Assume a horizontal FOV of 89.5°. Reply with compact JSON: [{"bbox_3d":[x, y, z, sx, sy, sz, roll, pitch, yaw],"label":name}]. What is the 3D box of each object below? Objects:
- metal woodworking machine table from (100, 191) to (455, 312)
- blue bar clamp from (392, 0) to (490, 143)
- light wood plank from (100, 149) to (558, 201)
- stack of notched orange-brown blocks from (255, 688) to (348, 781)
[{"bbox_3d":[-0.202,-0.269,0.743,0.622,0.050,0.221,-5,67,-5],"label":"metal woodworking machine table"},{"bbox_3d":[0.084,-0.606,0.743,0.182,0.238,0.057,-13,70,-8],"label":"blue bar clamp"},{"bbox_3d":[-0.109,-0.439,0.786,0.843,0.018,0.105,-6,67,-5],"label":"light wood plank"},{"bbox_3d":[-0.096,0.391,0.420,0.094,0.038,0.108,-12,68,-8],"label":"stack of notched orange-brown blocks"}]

======

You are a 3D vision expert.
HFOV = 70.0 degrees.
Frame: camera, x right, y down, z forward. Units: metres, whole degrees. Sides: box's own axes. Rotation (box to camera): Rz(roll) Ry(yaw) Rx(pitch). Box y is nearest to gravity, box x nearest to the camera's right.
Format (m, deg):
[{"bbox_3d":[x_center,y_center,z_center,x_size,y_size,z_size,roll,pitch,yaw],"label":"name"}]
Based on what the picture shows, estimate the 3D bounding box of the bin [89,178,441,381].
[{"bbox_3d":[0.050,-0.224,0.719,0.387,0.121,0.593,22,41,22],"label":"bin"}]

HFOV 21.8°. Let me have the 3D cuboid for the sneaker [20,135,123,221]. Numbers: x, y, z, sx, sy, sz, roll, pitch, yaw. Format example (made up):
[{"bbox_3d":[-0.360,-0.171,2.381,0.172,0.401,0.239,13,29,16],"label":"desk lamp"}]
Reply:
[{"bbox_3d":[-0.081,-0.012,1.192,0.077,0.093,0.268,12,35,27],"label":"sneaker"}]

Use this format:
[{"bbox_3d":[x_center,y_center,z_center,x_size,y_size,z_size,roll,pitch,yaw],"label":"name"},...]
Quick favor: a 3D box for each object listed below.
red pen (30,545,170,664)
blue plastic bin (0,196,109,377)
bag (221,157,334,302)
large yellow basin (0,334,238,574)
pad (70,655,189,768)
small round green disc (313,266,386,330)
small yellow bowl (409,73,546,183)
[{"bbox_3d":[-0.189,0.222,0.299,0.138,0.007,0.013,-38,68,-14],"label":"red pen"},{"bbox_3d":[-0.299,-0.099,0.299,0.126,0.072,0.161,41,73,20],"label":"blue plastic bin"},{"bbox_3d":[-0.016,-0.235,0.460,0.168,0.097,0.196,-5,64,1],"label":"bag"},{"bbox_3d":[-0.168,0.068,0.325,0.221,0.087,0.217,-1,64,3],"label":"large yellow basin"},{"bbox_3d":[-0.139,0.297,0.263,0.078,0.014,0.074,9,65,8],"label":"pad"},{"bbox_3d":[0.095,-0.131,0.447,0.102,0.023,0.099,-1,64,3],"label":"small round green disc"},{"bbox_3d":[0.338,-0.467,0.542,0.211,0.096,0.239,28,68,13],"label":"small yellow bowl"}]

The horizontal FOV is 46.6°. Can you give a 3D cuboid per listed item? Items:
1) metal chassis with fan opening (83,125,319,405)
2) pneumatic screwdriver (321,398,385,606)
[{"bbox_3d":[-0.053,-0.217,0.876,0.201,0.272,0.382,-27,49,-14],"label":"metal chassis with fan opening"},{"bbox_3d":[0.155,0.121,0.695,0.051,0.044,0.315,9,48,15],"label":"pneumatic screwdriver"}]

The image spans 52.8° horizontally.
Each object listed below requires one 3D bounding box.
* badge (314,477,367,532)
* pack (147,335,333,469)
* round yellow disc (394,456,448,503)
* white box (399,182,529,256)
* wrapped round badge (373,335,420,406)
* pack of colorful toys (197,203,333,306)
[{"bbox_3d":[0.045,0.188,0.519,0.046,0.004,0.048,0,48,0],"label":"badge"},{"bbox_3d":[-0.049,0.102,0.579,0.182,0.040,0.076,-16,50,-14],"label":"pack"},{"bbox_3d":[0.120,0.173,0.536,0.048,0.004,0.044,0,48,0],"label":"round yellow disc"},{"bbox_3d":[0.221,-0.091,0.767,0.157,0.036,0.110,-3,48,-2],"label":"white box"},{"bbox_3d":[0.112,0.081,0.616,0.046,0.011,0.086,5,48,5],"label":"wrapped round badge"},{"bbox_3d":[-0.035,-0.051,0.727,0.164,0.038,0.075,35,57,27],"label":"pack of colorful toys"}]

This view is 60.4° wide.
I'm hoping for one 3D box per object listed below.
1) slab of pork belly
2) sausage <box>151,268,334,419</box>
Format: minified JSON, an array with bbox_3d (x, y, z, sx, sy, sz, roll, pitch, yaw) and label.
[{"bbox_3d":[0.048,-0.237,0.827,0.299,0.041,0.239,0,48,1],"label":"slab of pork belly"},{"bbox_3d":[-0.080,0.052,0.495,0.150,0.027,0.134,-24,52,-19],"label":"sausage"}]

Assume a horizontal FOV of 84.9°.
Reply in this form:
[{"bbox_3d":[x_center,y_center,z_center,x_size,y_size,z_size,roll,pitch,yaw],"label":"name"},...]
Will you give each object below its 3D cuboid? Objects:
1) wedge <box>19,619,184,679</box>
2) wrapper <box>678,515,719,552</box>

======

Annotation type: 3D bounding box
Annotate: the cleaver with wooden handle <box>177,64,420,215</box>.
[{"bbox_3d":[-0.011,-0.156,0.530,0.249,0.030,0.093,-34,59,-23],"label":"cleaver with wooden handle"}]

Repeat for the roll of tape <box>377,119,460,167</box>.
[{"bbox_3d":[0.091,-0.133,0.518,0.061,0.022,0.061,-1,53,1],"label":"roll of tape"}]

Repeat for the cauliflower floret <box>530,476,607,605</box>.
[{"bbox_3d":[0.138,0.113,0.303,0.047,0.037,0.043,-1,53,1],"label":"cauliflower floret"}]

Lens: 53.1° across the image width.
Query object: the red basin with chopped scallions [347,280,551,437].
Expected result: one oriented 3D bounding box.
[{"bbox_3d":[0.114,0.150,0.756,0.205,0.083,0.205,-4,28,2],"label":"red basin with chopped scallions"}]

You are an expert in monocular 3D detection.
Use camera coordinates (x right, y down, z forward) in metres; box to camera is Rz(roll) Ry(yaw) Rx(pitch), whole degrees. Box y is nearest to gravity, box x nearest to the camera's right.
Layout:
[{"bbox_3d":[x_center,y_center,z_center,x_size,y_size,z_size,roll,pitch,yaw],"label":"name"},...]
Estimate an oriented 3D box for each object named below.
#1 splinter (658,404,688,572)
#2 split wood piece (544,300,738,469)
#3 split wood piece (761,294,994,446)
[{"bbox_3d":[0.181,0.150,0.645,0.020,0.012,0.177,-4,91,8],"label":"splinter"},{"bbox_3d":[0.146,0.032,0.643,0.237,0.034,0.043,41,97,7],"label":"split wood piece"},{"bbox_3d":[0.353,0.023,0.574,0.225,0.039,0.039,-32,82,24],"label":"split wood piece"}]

======

EXERCISE REQUIREMENTS »
Every line that holds the word "camera" should be copied from the records.

EXPECTED OUTPUT »
Frame: camera, x right, y down, z forward. Units: metres, whole degrees. Sides: box's own axes. Rotation (box to camera): Rz(roll) Ry(yaw) Rx(pitch). Box y is nearest to gravity, box x nearest to the camera's right.
Use camera coordinates (x right, y down, z forward) in metres; box to camera is Rz(roll) Ry(yaw) Rx(pitch), whole degrees. Box y is nearest to gravity, box x nearest to the camera's right.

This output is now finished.